On March 11, 2021, President Biden signed the American Rescue Plan Act of 2021 (the "ARPA") into law. The new law includes several provisions meant to stimulate the U.S. economy. Of relevance to the Company, ARPA extended the reach of IRC Section 162(m) to include compensation paid to the eight highest-paid individuals other than the chief executive officer and chief financial officer (rather than the three highest), however, this change is not effective until 2027. There is no material impact to the financial statements at this time.

 

President Biden signed the Inflation Reduction Act (the "IRA") into law on August 16, 2022. We do not anticipate the IRA will have a significant impact on income tax expense or on other taxes.

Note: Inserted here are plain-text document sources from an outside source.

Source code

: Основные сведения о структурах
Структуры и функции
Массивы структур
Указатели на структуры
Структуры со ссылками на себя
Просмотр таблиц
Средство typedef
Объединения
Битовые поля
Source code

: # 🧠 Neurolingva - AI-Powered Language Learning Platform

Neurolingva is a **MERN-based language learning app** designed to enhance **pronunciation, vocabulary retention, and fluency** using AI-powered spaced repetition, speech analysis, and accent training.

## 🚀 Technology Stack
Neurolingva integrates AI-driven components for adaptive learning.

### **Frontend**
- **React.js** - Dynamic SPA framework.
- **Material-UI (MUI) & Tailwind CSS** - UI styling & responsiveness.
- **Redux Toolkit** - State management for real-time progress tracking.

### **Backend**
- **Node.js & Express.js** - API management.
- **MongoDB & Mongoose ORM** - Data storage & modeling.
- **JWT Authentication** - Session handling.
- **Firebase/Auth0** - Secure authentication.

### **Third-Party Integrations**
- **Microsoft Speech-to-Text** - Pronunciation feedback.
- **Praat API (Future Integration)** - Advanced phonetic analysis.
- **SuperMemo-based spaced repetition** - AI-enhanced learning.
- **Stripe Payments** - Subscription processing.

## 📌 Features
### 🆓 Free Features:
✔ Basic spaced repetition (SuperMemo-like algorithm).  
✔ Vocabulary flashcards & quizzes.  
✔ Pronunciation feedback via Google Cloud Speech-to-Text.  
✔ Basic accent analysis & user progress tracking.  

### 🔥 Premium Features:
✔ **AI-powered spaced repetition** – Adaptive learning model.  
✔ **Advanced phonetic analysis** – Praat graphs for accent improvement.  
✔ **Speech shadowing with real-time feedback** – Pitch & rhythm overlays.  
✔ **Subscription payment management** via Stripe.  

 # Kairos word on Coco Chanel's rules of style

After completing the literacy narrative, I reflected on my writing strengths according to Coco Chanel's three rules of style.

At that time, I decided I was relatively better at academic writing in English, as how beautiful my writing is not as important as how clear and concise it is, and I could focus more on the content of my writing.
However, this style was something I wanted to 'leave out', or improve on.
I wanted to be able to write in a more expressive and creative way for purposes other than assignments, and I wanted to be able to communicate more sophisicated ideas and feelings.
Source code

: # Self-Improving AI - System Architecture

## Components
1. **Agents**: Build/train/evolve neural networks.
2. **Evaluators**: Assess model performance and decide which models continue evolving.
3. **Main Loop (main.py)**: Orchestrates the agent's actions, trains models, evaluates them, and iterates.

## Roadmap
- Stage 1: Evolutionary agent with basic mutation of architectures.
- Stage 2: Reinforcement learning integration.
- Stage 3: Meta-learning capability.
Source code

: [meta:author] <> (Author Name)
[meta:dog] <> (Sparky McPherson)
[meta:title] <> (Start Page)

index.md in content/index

One of the most impactful provisions of the IRA includes the establishment of a Corporate Alternative Minimum Tax ("CAMT"). However, this tax only applies to corporations with three-year average earnings in excess of $1.0 billion. We will continue to monitor the CAMT each year to determine if we will become an applicable corporation. Additionally, the IRA enacted an excise tax on stock buybacks, which imposes a 1% tax on stock buybacks, subject to netting provisions regarding stock awarded to employees as part of their compensation. We do not believe this will have a material impact on our active buyback program, but will continue to monitor IRS guidance and regulations on how the buyback tax will be imposed and administered.